## INPUT
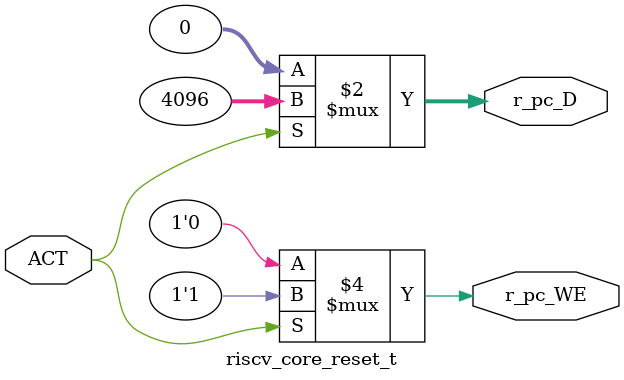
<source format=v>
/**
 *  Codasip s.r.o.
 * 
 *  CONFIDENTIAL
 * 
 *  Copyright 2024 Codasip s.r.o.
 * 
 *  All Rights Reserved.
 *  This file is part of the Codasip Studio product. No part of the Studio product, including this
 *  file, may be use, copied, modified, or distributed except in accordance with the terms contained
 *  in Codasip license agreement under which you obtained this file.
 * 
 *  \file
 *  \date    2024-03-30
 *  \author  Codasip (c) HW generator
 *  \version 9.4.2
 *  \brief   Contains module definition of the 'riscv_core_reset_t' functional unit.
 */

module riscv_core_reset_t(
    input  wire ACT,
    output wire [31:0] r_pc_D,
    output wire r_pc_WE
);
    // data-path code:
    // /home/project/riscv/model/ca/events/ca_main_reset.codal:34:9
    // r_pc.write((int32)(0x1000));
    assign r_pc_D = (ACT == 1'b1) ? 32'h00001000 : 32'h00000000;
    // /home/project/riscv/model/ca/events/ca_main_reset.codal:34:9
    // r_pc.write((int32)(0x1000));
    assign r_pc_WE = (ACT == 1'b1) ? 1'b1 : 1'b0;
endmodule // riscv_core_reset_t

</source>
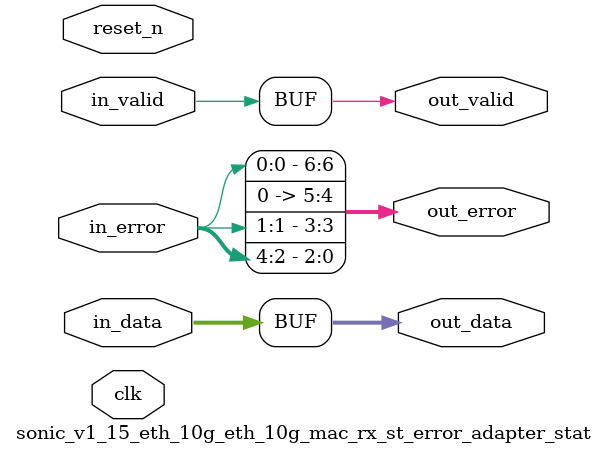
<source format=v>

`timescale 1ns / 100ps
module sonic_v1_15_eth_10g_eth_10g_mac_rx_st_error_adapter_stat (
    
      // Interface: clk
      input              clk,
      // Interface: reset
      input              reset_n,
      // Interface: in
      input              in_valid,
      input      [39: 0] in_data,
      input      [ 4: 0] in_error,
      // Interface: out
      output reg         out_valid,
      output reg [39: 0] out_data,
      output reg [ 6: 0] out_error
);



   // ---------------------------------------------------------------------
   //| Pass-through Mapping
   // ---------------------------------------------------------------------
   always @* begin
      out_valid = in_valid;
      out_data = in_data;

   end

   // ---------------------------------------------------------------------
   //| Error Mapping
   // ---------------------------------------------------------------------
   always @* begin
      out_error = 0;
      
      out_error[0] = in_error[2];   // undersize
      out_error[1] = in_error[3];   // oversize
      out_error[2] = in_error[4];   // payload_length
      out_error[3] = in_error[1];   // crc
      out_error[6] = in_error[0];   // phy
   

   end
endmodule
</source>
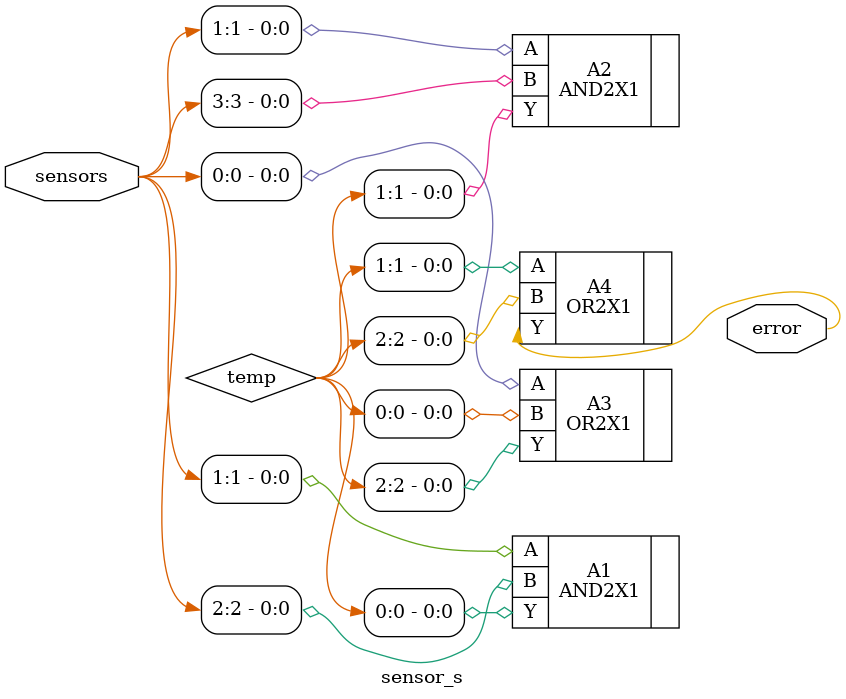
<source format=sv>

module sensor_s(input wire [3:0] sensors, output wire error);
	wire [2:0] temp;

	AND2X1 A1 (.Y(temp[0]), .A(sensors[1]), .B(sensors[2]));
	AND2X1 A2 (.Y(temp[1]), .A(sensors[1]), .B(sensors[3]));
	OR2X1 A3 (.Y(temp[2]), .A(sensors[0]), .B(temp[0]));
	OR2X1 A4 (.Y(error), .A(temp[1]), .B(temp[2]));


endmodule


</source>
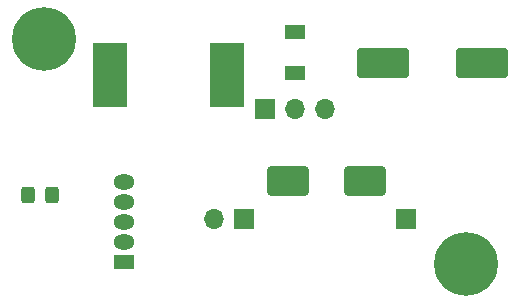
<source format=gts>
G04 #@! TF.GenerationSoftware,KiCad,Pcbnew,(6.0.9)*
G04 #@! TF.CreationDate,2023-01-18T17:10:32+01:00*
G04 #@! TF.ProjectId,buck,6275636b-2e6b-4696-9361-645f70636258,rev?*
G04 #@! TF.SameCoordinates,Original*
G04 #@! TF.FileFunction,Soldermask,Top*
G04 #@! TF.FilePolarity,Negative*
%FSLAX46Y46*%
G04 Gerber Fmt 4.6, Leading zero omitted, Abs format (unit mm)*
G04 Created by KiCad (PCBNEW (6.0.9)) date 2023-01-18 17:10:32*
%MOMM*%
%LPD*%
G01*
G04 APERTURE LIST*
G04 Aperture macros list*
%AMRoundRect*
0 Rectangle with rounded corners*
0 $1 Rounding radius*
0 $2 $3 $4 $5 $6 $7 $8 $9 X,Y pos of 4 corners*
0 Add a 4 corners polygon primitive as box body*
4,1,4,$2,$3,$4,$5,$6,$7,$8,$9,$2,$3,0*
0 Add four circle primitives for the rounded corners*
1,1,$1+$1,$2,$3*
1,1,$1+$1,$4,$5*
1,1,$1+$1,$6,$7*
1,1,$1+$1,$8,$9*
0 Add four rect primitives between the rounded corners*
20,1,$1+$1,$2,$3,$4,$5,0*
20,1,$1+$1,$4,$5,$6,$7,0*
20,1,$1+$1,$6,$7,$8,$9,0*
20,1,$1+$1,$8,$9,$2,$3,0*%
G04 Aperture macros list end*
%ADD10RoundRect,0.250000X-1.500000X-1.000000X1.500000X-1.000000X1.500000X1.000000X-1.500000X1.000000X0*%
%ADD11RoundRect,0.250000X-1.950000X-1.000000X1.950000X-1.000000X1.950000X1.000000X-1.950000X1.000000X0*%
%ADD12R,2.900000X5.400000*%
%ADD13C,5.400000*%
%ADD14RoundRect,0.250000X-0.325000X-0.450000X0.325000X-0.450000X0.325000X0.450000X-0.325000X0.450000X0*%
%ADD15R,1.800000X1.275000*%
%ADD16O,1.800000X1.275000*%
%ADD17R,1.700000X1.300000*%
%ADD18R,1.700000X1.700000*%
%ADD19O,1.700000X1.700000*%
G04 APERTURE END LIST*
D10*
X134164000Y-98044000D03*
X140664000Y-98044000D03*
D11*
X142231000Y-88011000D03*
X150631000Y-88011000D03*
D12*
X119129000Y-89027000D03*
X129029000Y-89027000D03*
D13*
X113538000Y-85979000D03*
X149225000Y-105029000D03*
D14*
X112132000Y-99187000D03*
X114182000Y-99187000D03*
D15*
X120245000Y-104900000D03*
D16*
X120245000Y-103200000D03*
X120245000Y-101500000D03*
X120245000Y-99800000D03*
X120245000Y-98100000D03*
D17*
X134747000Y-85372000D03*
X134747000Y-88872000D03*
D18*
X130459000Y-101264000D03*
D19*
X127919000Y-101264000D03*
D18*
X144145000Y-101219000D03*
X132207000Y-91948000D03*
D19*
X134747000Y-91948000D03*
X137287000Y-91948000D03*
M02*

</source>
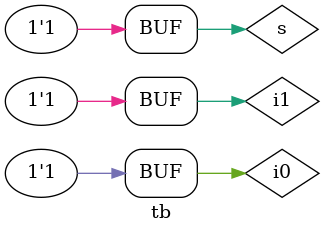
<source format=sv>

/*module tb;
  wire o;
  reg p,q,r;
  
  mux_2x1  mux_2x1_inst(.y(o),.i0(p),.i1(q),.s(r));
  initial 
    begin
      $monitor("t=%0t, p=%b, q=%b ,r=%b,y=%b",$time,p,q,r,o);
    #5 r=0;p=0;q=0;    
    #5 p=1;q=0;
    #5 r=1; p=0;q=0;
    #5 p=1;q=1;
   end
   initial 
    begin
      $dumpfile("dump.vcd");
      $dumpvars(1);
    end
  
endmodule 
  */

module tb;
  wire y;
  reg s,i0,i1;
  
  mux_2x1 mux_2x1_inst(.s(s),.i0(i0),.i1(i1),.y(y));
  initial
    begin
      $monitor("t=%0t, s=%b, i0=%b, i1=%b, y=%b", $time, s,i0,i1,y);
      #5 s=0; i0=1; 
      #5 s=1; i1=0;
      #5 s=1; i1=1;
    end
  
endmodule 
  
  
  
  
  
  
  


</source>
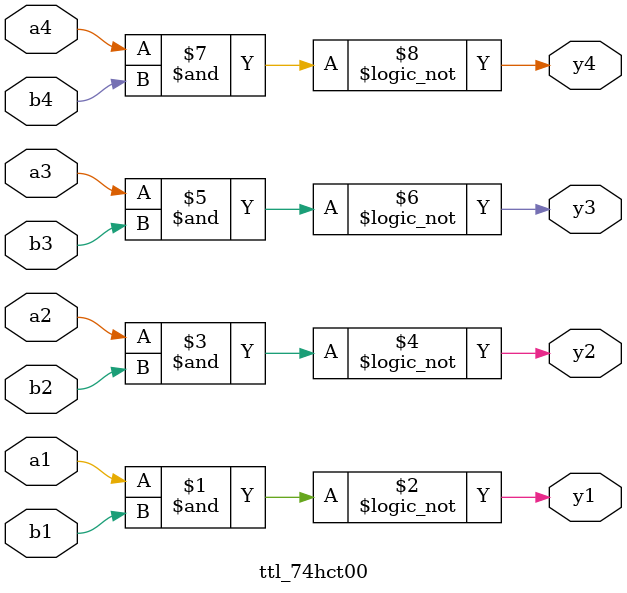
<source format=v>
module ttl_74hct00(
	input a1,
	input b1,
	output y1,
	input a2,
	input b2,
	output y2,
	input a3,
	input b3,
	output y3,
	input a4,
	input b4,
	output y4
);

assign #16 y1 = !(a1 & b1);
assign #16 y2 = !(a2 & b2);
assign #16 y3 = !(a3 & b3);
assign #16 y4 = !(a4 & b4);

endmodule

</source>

---

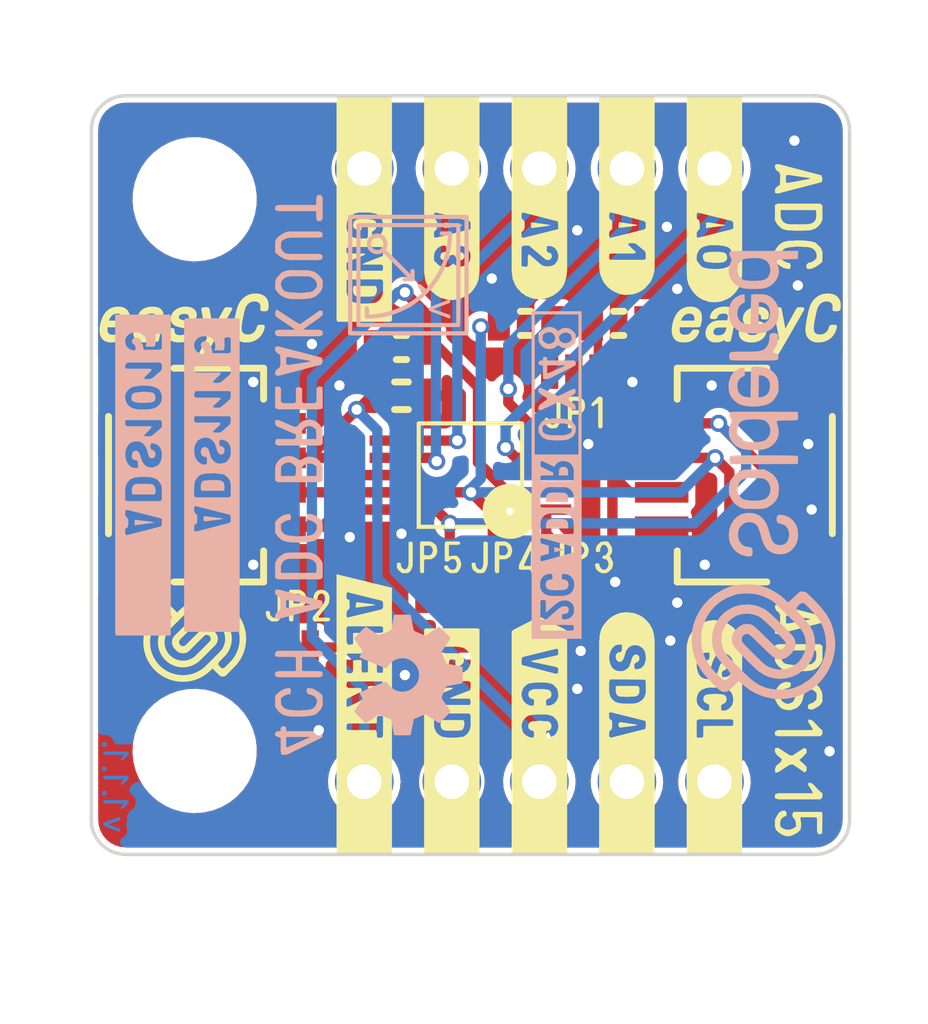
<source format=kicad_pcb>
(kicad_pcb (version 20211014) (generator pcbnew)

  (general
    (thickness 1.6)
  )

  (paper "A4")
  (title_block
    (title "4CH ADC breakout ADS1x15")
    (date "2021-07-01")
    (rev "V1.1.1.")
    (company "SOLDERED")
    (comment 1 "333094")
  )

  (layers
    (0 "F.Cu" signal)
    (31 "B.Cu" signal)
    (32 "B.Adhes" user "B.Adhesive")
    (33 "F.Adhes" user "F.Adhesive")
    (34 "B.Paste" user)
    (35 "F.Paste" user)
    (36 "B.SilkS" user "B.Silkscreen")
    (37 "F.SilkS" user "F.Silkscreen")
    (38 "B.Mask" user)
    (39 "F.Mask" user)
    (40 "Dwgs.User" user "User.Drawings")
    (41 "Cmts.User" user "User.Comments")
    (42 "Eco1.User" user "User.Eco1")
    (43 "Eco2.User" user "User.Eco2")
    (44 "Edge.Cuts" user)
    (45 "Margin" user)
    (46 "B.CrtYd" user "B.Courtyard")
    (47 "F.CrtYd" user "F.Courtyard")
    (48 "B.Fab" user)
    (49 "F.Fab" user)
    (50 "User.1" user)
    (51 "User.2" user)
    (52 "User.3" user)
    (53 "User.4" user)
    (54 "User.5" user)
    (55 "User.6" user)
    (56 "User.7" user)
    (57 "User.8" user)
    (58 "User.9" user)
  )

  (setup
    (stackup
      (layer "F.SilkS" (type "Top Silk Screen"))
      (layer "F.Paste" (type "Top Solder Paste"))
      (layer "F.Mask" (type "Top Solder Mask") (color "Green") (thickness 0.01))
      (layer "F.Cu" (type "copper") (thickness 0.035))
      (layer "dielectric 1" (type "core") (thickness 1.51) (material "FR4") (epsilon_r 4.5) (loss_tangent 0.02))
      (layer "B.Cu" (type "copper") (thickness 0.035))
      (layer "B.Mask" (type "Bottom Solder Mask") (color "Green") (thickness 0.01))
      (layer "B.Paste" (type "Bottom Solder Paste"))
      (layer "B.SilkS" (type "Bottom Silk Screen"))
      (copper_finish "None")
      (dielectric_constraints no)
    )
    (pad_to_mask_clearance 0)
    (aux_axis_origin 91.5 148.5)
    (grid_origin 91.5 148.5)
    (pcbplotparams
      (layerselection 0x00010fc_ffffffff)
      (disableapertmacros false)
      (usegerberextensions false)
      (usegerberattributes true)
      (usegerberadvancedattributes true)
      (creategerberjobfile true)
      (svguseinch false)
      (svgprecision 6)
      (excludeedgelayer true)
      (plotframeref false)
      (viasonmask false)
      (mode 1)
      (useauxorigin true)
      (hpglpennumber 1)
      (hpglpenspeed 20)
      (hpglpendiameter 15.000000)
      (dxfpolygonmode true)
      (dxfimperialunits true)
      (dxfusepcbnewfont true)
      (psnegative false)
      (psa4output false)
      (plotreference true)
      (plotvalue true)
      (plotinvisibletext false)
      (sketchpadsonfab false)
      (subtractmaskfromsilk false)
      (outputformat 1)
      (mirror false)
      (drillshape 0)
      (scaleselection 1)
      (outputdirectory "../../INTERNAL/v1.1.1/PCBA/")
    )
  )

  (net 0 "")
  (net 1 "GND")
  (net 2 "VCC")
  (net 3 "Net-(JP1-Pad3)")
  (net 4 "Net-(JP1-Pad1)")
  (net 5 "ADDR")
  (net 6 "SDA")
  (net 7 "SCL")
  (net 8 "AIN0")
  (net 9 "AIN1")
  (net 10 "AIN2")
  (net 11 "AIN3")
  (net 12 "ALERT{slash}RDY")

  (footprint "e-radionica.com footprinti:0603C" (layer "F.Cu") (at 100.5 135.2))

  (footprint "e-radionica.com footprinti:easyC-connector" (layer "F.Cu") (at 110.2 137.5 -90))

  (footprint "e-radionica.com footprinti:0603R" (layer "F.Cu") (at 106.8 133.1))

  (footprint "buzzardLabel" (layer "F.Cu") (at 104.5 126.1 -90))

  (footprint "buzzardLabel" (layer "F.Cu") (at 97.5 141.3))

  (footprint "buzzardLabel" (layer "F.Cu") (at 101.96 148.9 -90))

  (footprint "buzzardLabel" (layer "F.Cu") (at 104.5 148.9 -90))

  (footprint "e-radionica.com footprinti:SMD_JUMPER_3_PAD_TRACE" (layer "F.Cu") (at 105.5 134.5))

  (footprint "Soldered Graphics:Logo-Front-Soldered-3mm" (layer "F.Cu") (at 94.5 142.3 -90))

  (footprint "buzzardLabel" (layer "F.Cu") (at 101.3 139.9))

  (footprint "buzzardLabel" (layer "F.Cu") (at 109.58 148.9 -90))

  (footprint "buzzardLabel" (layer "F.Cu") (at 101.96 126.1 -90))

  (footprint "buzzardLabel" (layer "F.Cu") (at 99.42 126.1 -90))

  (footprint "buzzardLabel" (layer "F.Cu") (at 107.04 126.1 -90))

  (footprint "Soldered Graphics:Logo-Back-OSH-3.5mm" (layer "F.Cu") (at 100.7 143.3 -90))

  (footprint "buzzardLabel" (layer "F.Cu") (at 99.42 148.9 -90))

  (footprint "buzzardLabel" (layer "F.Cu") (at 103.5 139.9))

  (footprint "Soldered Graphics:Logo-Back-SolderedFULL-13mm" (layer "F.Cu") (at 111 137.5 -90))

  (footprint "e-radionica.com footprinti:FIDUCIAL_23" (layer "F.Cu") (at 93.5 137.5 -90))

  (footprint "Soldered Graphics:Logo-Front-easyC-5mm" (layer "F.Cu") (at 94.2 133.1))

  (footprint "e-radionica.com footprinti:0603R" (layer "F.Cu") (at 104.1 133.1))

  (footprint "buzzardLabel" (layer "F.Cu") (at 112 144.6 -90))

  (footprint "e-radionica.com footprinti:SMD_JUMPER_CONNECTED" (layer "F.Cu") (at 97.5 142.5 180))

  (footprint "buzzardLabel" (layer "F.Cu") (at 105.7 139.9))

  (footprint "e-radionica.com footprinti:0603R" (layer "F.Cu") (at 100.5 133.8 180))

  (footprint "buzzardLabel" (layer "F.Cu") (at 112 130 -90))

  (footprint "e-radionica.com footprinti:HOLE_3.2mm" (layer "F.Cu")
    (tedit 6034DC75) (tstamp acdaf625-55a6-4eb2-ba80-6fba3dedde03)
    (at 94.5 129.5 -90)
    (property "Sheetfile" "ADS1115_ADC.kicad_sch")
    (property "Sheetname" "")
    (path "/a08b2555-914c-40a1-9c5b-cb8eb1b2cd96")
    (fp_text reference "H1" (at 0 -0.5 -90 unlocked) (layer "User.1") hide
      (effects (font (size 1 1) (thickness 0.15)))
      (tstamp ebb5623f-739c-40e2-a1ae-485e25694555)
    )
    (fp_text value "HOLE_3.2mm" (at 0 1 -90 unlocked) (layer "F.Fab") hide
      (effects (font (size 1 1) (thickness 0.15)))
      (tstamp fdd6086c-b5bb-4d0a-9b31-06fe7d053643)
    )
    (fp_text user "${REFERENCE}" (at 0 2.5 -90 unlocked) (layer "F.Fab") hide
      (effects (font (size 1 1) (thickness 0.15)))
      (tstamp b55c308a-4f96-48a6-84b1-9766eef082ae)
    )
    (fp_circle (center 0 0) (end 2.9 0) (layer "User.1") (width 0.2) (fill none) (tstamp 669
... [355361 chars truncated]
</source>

## BRIEF
Copy out each line of the data that includes the string "rounded".

## RESULT FOR THIS TASK
0 Rectangle with rounded corners*
0 Add four circle primitives for the rounded corners*
0 Add four rect primitives between the rounded corners*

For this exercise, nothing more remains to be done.